The one film that created the greatest buzz this year was Quentin Tarantino's stunning debut, “Reservoir Dogs” (Miramax release), which won the prestigious international critics award for best first film. The jury praised Tarantino for “a spectacular debut that combines a brilliant narrative sense, and expressive use of space, and an insightful direction of actors.”
“Reservoir Dogs” is the fascinating story of a group of men, unknown to each other, brought together to assist a criminal mastermind in a jewelry heist.

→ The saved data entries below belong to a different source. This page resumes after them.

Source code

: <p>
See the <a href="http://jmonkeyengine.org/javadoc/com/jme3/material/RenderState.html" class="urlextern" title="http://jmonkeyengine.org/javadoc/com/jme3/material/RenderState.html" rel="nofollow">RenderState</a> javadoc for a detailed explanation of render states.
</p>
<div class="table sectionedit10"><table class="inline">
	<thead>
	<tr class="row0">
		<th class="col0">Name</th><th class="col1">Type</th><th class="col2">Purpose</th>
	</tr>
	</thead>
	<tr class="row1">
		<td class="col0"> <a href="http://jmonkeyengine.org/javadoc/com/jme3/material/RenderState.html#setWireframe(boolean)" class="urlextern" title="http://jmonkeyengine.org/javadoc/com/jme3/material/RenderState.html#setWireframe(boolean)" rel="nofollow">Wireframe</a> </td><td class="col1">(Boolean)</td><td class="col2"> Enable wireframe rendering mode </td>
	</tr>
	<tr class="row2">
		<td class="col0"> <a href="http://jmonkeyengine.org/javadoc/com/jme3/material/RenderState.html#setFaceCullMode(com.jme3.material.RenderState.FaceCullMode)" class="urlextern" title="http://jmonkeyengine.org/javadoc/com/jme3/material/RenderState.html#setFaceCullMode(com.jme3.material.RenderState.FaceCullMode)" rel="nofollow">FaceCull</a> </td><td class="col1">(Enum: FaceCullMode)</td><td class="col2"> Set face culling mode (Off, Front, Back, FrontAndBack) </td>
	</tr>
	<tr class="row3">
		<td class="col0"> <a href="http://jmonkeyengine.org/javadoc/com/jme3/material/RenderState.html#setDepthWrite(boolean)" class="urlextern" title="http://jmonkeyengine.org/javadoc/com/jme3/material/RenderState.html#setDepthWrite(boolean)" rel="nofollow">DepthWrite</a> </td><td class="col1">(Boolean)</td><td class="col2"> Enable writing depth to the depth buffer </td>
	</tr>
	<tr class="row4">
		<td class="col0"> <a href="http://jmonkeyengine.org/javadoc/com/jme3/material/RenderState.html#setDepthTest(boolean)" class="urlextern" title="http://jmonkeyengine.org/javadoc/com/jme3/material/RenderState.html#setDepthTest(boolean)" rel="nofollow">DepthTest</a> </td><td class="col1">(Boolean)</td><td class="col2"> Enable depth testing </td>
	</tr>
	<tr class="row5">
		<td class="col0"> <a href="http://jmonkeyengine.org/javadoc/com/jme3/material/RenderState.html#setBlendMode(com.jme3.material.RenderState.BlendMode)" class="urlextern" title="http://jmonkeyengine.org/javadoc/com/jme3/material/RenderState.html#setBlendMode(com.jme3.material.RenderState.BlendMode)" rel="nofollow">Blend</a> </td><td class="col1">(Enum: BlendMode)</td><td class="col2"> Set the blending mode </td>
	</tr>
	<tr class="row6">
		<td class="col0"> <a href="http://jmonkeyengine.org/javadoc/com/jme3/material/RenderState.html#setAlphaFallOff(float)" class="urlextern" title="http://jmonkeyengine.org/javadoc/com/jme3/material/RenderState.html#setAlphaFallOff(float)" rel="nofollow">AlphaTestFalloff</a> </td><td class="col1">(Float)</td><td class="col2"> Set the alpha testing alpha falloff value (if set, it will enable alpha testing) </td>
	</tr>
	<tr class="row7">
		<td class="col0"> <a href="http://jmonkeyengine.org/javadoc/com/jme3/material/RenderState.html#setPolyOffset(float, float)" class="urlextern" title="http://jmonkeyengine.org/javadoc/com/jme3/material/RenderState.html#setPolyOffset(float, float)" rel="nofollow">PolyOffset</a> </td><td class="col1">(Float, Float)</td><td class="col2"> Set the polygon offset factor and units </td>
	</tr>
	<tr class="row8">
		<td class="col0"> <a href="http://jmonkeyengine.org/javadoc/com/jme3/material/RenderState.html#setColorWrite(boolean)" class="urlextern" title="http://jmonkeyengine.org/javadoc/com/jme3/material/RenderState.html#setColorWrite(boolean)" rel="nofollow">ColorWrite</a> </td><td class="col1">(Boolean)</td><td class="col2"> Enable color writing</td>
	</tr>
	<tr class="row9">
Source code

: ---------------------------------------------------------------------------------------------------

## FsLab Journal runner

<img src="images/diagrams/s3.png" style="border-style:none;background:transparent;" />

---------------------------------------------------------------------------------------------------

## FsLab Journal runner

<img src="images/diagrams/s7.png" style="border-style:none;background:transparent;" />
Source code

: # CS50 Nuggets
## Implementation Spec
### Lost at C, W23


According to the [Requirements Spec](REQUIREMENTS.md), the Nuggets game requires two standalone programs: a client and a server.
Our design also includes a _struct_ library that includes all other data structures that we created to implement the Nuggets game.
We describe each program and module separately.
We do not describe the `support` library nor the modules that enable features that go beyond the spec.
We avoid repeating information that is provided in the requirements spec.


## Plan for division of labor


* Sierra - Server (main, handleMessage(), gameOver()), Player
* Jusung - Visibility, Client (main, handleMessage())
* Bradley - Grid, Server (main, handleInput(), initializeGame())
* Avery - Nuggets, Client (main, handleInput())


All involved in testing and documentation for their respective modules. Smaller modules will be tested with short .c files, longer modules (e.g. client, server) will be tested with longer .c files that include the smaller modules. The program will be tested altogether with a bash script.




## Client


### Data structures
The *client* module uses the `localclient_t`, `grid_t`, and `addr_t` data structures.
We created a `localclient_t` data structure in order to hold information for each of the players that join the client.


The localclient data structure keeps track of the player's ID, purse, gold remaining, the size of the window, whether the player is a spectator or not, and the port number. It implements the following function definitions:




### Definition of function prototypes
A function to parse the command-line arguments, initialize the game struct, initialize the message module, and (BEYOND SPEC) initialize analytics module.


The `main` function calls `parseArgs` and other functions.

The tale explores in an unprecedented way the male psyche (macho identity, trust and betrayal, camaraderie) and criminal mind. A deft, all male-cast, headed by Harvey Keitel and Tim Roth assist an original script and flawless staging. Watch out for the bright star of writer-director Tarantino.
Thanking the jury for the award, Tarantino said, “If I was on the jury I would have given the prize to 'Man Bites Dog.'” Well, the film critics seemed to agree with the filmmaker. Belgian director Remy Belvaux's Man Bites Dog won the Metro Media Award, a prize voted by the entire accredited press contingent.
In “Man Bites Dog” (“C'est Arrive Pres de Chez Vous”), a match made in heaven is struck between Ben, a serial killer, and a team of directors looking for a suitable subject for their new documentary.
Ben is not shy about sharing his professional secrets and philosophical insights; nor is he reticent about showing the “meat” of his work.
The filmmakers follow Ben from body-dumping sessions to a choreographed strangulation, from scaring a grandmother to a Mason-like rape and murder. Shrewd, “deviant,” and funny, “Man Bites Dog” is a satirical stab at our new cultural icons. You begin to understand why there are so many films, TV programs, and books, and about serial killers.